Sul fronte della famiglia De Benedetti la situazione è meno compatta di quello che sembra dall’esterno. Se non c’è dubbio che l’Ingegnere sia più che mai appassionato alla politica italiana e che abbia seguito passo passo la gestazione e i primi passi del governo Renzi, è altrettanto certo che la questione Sorgenia, e più in generale la gestione del portafoglio investimenti della holding Cir, abbia determinato una spaccatura fra il padre e il figlio Rodolfo, i cui rapporti sono ridotti al lumicino. Differenze di vedute che, alla resa dei conti, danno ragione al padre e non al figlio. Il primo deciso a rimanere nell’editoria e ad accettare le sfide del digitale, anche quando l’industria dei giornali ha cominciato a prendere una brutta piega. Il secondo intenzionato a uscire dai media (e l’avrebbe fatto se non fosse stato un torto troppo grande verso il padre) e determinato a diversificare nell’energia, nelle cliniche e residenze per anziani (Kos), e nella finanza (Jupiter Finance). I fatti di oggi danno ragione al vecchio. E nella lettera scritta al Corriere, c’è un passaggio, che è stato notato poco ma non è secondario, in cui Rodolfo si copre il capo di cenere e si assume la responsabilità del disastro di Sorgenia, che ha investito troppo e troppo in un singola tipologia di impianti (gas). Tanto più che qualche anno fa, prima che scoppiasse la crisi, il socio tedesco Verbund era disposto a rilevare la quota di Cir, valutando la società elettrica tre miliardi. Il padre disse di accettare, ma il figlio si oppose.

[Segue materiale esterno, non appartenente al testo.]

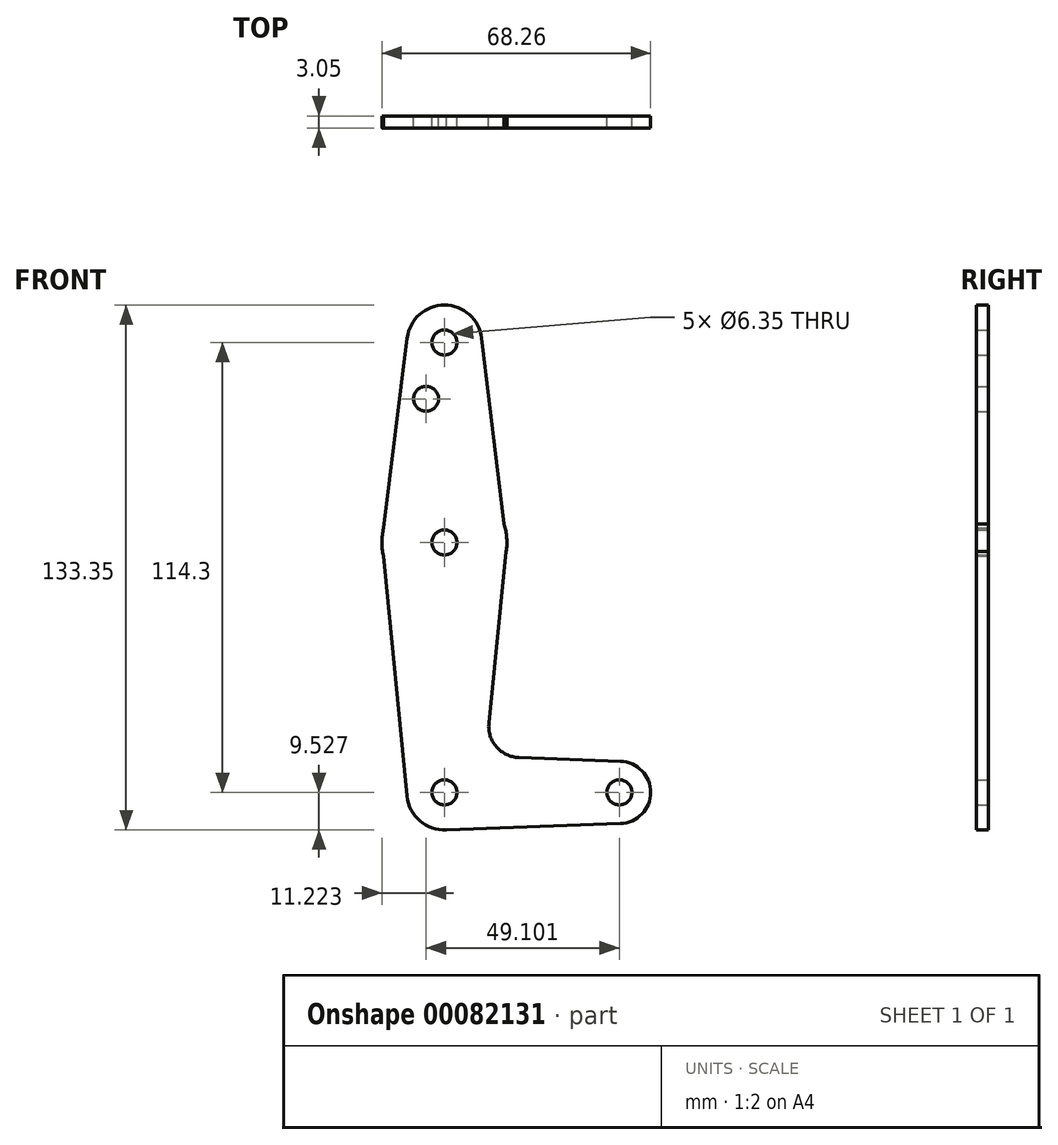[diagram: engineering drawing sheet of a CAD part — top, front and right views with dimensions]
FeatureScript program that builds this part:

E oggi, dopo che i tedeschi si sono defilati e non sono più disposti a metterci un solo euro, Rodolfo è rimasto con il cerino in mano e, per perdere la faccia di fronte alle banche, gli tocca mettere sul tavolo fra 100 e 150 milioni, in cambio della disponibilità dei banchieri a convertire parte dei crediti in azioni. Consapevole che, su questa vicenda, che per lui è una sconfitta imprenditoriale e manageriale, stanno convergendo gli interessi di lobby più ramificate di quella dell’Ingegnere.